PAGE EXTRACT
• • •

The Bodily Press is an independent publishing house for poetry, and a record label for improvised music. Founded in 2017 by poet/pianist/composer Eliot Cardinaux, The Bodily Press has recently begun publishing a wide array of poets. New work released this year includes a trio of books by Cardinaux himself (Quiet Labor, Toy Elegy, and This Music From Another Room), as well as chapbooks by American poets Norman Finkelstein (Four Episodes) and Mark Scroggins (forage acanthus). 

Slated for release in the late fall of 2024, Denver Butson’s The Etcetera Variations: Poems with and for Musicians is the first full-length poetry collection to be published by the press besides Cardinaux's own recent books. The 130-page book features poems Butson has penned and performed in collaboration with musicians such as Mat Maneri, Lucian Ban, Marco Capelli, Marc Ribot, and many others, making it a logical release by an imprint that already serves the improvised music as well as various poetry communities.

• • •

WHAT TO WORK ON
a: According to the press profile, in what year was The Bodily Press founded?
b: Rewrite the press profile from "Slated for release" up to and including "various poetry communities.", replacing "130-page" with "140-page".

[Data items]
• • •

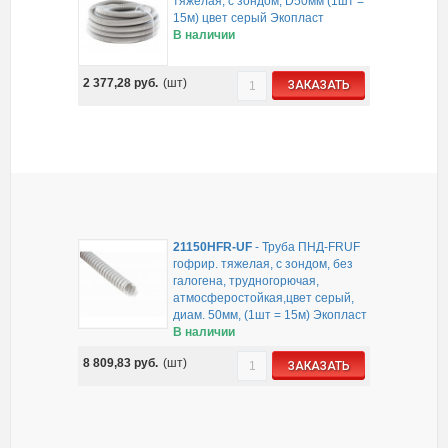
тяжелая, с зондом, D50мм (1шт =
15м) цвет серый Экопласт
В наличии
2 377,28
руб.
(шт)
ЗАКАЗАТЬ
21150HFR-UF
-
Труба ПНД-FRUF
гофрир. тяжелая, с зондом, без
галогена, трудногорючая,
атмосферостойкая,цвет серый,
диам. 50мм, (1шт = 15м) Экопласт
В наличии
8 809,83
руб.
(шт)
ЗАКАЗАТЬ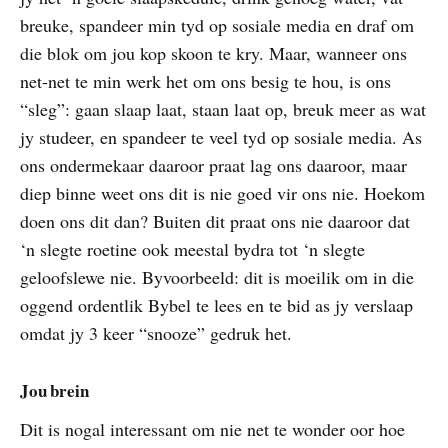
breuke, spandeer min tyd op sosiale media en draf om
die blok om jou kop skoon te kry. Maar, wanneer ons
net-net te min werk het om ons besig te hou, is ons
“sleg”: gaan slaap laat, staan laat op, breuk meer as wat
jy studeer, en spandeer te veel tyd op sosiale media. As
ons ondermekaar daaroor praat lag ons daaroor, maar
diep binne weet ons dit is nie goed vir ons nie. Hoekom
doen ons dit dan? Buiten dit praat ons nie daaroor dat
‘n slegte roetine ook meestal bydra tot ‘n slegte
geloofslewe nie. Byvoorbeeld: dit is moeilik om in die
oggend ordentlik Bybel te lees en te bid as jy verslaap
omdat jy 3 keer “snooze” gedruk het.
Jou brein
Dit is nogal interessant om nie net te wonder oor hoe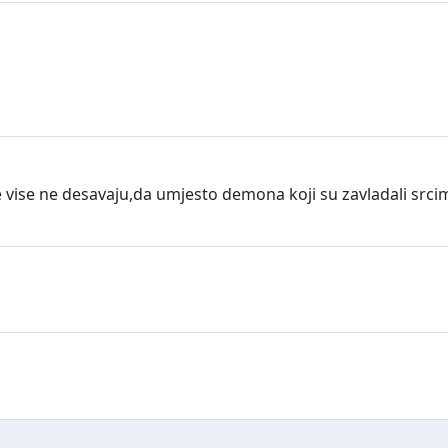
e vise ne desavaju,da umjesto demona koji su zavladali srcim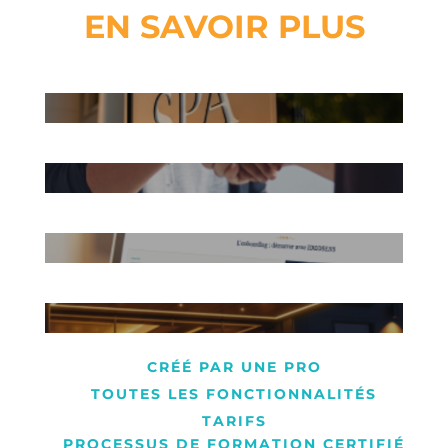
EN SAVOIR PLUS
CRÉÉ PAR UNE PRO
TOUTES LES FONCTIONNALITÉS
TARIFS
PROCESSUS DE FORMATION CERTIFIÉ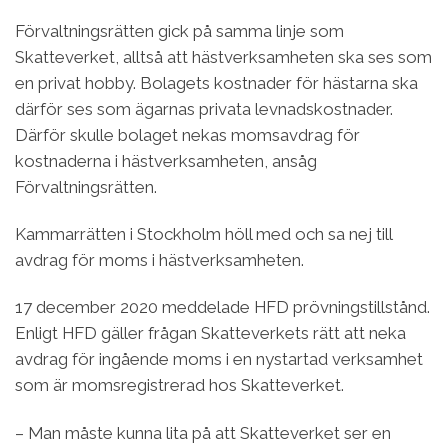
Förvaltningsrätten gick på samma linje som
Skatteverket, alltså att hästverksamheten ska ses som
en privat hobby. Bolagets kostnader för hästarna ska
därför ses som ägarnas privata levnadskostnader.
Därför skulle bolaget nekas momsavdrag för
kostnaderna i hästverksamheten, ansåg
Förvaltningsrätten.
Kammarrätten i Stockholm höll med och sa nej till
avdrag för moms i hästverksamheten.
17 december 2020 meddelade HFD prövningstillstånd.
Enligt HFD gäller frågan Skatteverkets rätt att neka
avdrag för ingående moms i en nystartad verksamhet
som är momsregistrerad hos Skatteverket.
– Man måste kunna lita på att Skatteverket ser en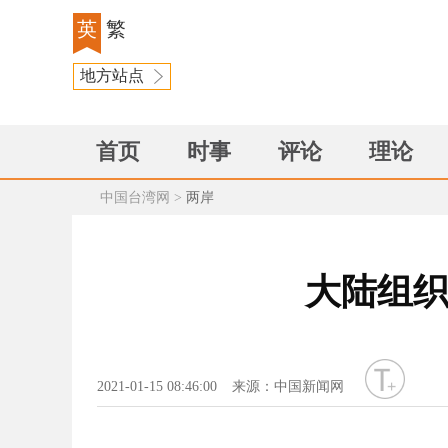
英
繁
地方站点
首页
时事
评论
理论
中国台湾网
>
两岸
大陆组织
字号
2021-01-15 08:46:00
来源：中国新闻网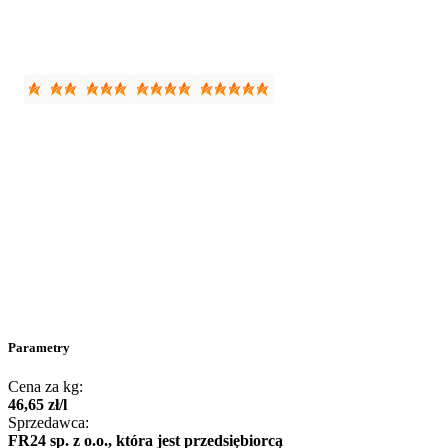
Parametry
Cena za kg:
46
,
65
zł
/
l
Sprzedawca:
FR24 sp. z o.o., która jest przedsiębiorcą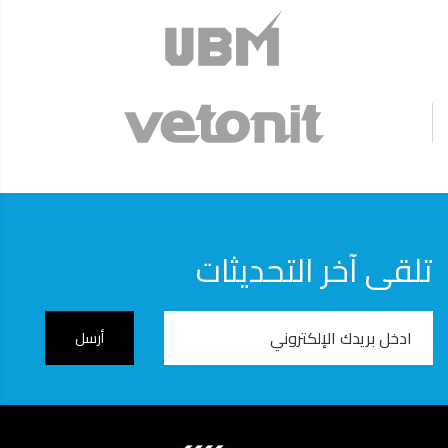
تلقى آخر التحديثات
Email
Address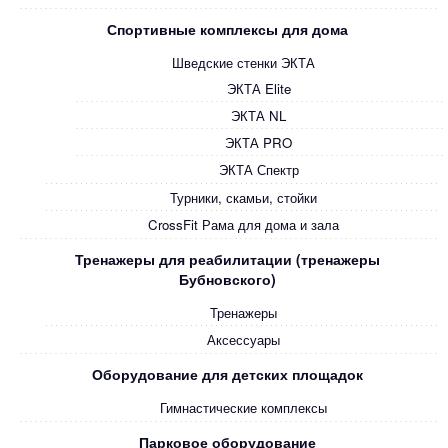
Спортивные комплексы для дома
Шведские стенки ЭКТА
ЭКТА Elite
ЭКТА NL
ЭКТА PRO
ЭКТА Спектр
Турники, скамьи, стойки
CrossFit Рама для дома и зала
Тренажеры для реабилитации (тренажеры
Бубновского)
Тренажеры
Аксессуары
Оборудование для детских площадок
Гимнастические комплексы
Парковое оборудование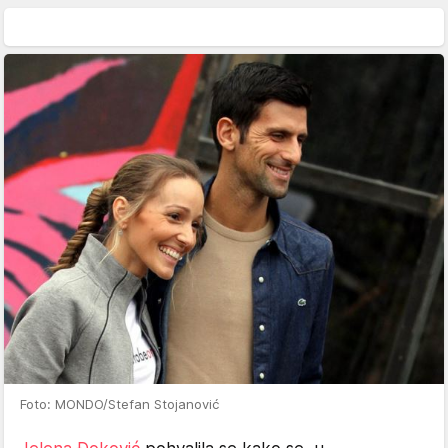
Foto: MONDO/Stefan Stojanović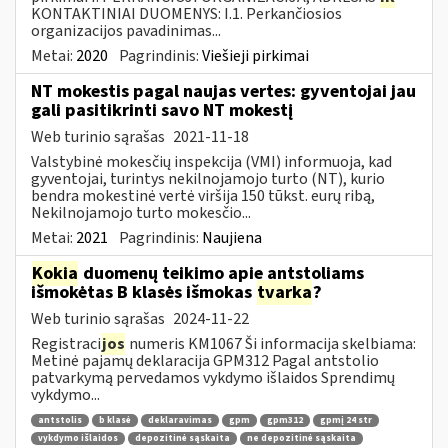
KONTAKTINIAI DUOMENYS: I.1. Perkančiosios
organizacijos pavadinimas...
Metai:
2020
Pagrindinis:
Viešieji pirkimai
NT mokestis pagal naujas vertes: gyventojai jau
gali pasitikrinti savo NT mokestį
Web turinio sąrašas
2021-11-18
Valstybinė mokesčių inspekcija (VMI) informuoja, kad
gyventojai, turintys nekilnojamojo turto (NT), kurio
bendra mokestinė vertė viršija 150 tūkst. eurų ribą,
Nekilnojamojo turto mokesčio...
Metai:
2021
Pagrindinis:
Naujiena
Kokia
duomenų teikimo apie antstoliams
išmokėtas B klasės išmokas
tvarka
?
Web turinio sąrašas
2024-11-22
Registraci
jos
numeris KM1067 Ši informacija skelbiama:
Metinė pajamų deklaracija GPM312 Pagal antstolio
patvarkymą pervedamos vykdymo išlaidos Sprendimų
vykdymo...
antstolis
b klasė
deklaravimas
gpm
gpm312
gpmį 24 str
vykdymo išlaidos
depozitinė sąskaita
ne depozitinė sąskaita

• • •

SET OF ANSWERS
a: 2017

b:
Slated for release in the late fall of 2024, Denver Butson’s The Etcetera Variations: Poems with and for Musicians is the first full-length poetry collection to be published by the press besides Cardinaux's own recent books. The 140-page book features poems Butson has penned and performed in collaboration with musicians such as Mat Maneri, Lucian Ban, Marco Capelli, Marc Ribot, and many others, making it a logical release by an imprint that already serves the improvised music as well as various poetry communities.